Today, I visited the park in a successful search for the flowering saguaro.  It’s the beginning of the season.  Most of the saguaro sported at least one white flower or two with many more to come in May, sprouting from rounded, green knobs.  The saguaro flower and fruit, I read, are the primary food for the many Gambel’s quail that live here.  But other desert plants are still in bloom too.

A sickly Compass Barrel but flowering.

That includes the badly-injured, rock-propped Compass Barrel found near the divide on the Christiansen Trail.  Laying now on rock, the red-spined plant forged one yellow flower with the tell-tale brown mid-ring.

Although past its prime blooming period, the creosote’s small yellow flowers are hanging in there, though many have turned to gray seed balls.  The ocotillo still shows its red-orange flower, but the rest of the park has a Chartreuse cast due to the mixture of the abundant palo verde’s green leaves and yellow blooms.

Ocotillo bloom hanging in there.

I saw a covey of quail in the distance.  Late April is on the cusp of their breeding season, which can run into August.  Toward the end of May I hope to see some chicks scurrying about.  The Gambel’s can produce two broods a season, I’m told.

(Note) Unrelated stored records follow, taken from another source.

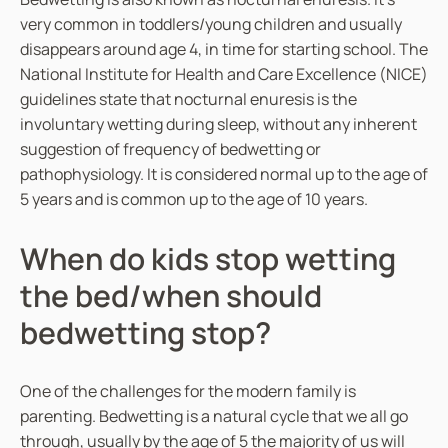
t
very common in toddlers/young children and usually
y
disappears around age 4, in time for starting school. The
National Institute for Health and Care Excellence (NICE)
guidelines state that nocturnal enuresis is the
involuntary wetting during sleep, without any inherent
suggestion of frequency of bedwetting or
pathophysiology. It is considered normal up to the age of
5 years and is common up to the age of 10 years.
When do kids stop wetting
the bed/when should
bedwetting stop?
One of the challenges for the modern family is
parenting. Bedwetting is a natural cycle that we all go
through, usually by the age of 5 the majority of us will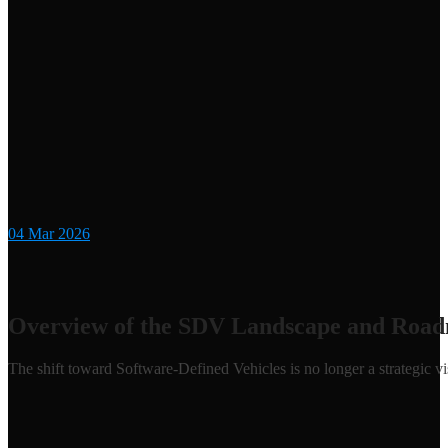
04
Mar 2026
Overview of the SDV Landscape and Road
The shift toward Software-Defined Vehicles is no longer a strategic visi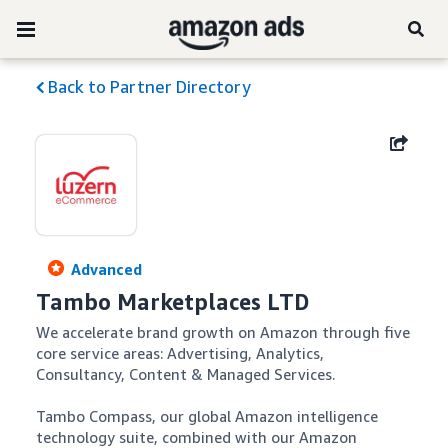
Back to Partner Directory
Advanced
Tambo Marketplaces LTD
We accelerate brand growth on Amazon through five 
core service areas: Advertising, Analytics, 
Consultancy, Content & Managed Services. 

Tambo Compass, our global Amazon intelligence 
technology suite, combined with our Amazon 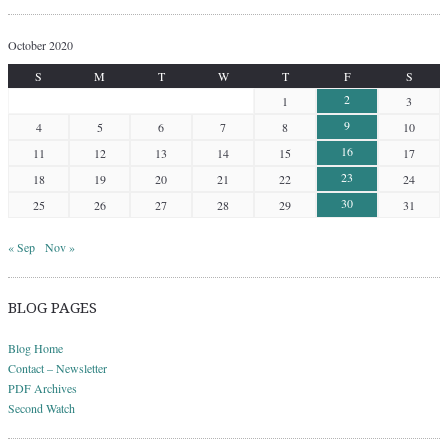
October 2020
S
M
T
W
T
F
S
2
1
3
9
4
5
6
7
8
10
16
11
12
13
14
15
17
23
18
19
20
21
22
24
30
25
26
27
28
29
31
« Sep
Nov »
BLOG PAGES
Blog Home
Contact – Newsletter
PDF Archives
Second Watch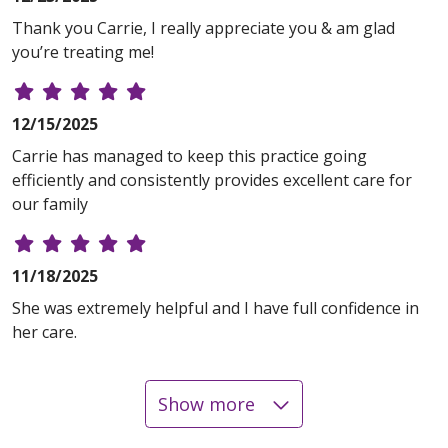
Thank you Carrie, I really appreciate you & am glad
you’re treating me!
12/15/2025
Carrie has managed to keep this practice going
efficiently and consistently provides excellent care for
our family
11/18/2025
She was extremely helpful and I have full confidence in
her care.
Show more
11/17/2025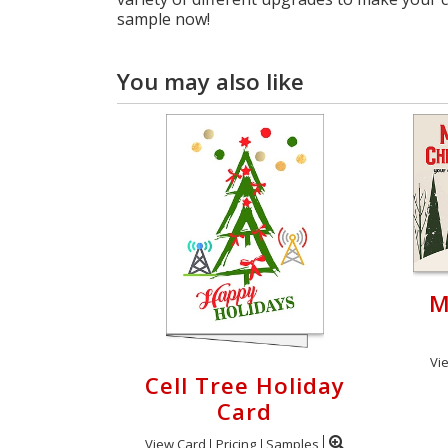
sample now!
You may also like
M
Vi
Cell Tree Holiday
Card
View Card
Pricing
Samples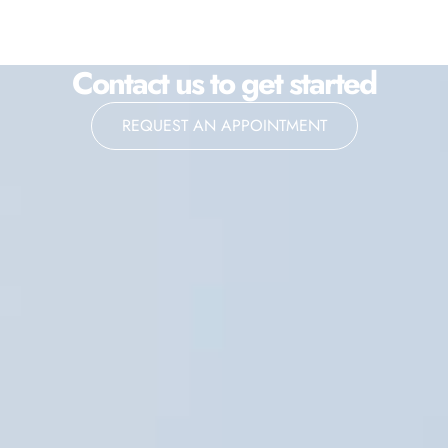
Contact us to get started
REQUEST AN APPOINTMENT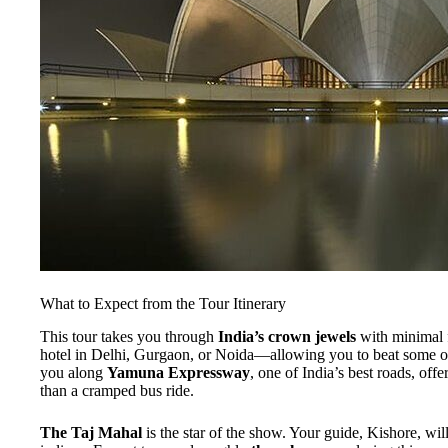
What to Expect from the Tour Itinerary
This tour takes you through
India’s crown jewels
with minimal f
hotel in Delhi, Gurgaon, or Noida—allowing you to beat some of
you along
Yamuna Expressway
, one of India’s best roads, off
than a cramped bus ride.
The Taj Mahal
is the star of the show. Your guide, Kishore, wi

For the first time, I saw a verdin in the park.  It’s a small bird, slightly larger than a hummer, with a yellow head and a rufus patch on its shoulders.  It was thrashing away among some palo verde flowers with a pair of equally-small Lesser Goldfiniches.

Goat Hill, a view from the southwest.

April 1, Sunday:  National Trail, South Mountain Park.  Any memorable moments of this 7-mile hike, up and back, were beaten down by the one element of weather I hate most.  Wind.  A chilly blast from the north struck full-bore as Nebra and I began to walk the ridgeline of the Gila Range, one of three ranges in the world’s largest city park.  The temperature not counting wind chill was 20 degrees below yesterday’s 91.  I donned a jean jacket.  Nebra wore a red wind-breaker with a hoodie.  Unreal.

One of many open mine shafts in park.

The National Trail is the park’s longest, running east and west 15.5 miles.  It is one of Liu’s 60 Hikes, and I will do it in segments.  The Gila range is the more isolated western part.  Not much to see other than the vistas north to downtown Phoenix and south to Pima Butte, that pimple in the flatland desert along the old wagon trail to Tucson.

Stone hut (center) at Telegraph Pass was built in 1873.

A stone lookout hut near Telegraph Pass draws much interest, particularly from children.  Along the way there is the usual chaparral and a couple of open mine shafts and the landmark called Goat Hill.  Goat Hill is the bump on the mountain you see driving south of 15th Ave.  The highlight, if there was one, had to be the several beautiful ocotillo in full red-orange bloom, lashing like whips in the wind.  Was glad to get this segment out of the way.